In collaboration with Chris Burges and other friends from Microsoft Research, we now have a brand new ranker. The new ranker has improved our relevance and perhaps most importantly gives us a platform we think we can move forward on quicker than before. This new ranker also is based on technology with an awesome name -- it's a "Neural Net."Microsoft Researcher Chris Burges was the lead author on a 2005 paper called "Learning to Rank using Gradient Descent" that does appear to try to use neural networks for relevance rank.
While applying machine learning techniques to relevance rank for web search is common, using neural networks is not. I am surprised to see neural networks used as part of the relevance rank in a system of this size and scope.
On an interesting side note, one of the co-authors on the paper, Tal Shaked, is now at Google. Tal appears to have been a PhD student of Oren Etzioni.
Update: A couple people ( ) have asked for someone to take this rather cryptic paper and translate it into something resembling English. I'm a geek, so I speak Geekish, but I'll do my best to translate this into English.
At a high level, the idea is to learn what search result documents are relevant to specific search queries. We're doing this so we can reorder the search results and put the most interesting ones up at the top.

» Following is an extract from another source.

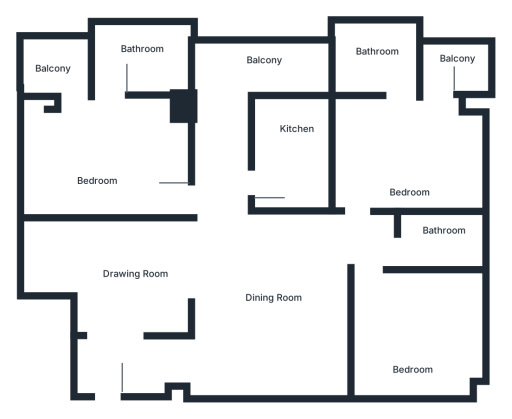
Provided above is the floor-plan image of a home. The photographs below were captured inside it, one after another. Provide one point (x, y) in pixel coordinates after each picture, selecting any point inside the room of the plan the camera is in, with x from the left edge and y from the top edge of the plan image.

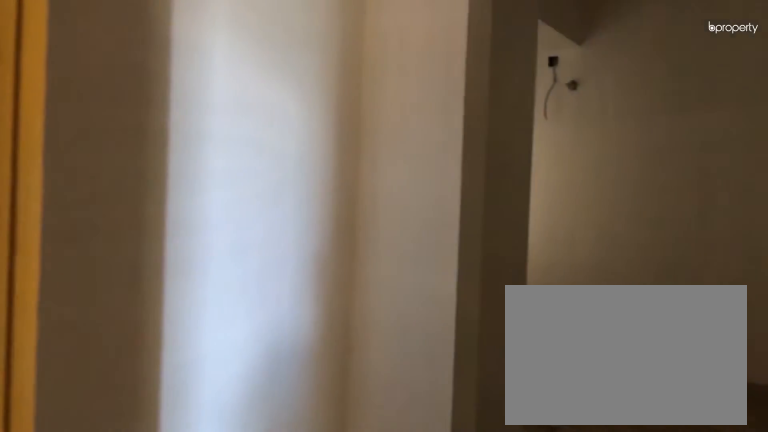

This paper is using a neural network for the learning. Neural networks are pretty simple, no magic here. We take a bunch of data, "propagate" it through the network (basically, take a bunch of weighted sums of the inputs and munch them together), and get values out of the network.
This is supervised learning, so we start with a bunch of data that says things like, "For a search for 'personalized news', the most relevant search result is Findory.com." We then take that and a bunch of other data, run it through our network, and try to teach our system to do the right thing, to always say "Findory.com" when we ask what the most relevant search result is for a query for "personalized news".
The tricky part of this is "training" the network, which means learning what all the weights should be on all the links in the network. The cryptic parts of the paper (sections 3-5) are discussing the details of how they train the network. It's not really important for our purposes. What we care about is whether they were successful in finding weights that allow them to predict how relevant a document is to a given search query.
Some of the details of what they did are pretty interesting. For example, in Section 6.1, they say they "use 569 features" of documents as part of the input to their network. What that means is that they summarize each document by a list of 569 generalized properties of the document and then predict the relevance of the document using those properties. At least one of Chris Burges' other papers is on dimensionality reduction, so I assume these 569 features are automatically summarized from the documents using a preprocessing step, not simple features like the size of the document.
In plain English, they're not trying to predict how relevant each individual document is to each search query. They're trying to predict how certain features of documents determine the relevance of those documents to various search queries.
In Section 6.1, they describe their training set, just 17k queries with 1..5 labels for the relevance of just some of the documents. That's not a lot, especially because they say (in Section 6.2) that "only approximately 1%" of the documents are labeled. However, in a production system, you might be able to supplement this data using data from the logs. For example, if a lot of people click on "Geeking with Greg" on a search for "geeking", that document probably is relevant.
Also in Section 6.1, they say, "We chose to compute the NDCG at rank 15, a little beyond the set of documents initially viewed by most users." I think what this means is that the system implemented for this paper is a post-processing step over the normal search results. So, if you do a query at search.msn.com for "geeking", you get back 32981 results. Before you get to see the first page of results, this system would look at the first 15 of them and rerank them, possibly moving a more relevant result up to the #1 slot. Looking at only the first 15 results helps explain how the system is scalable, but it does limit the power of the system to surface relevant documents. However, it might be possible to integrate this neural network into the build of the search indexes, allowing it to look at many more documents.
In Section 6.2, they have a couple tables showing the predictive accuracy of the system, which appears to be under 50%. That accuracy seems pretty mediocre to me, but it's hard to tell without understanding the accuracy of other machine learning approaches. It is unfortunate that the paper doesn't spend more time on this. Offhand, it is not clear to me that a neural network is the best tool for this task, and the paper does little to address that question.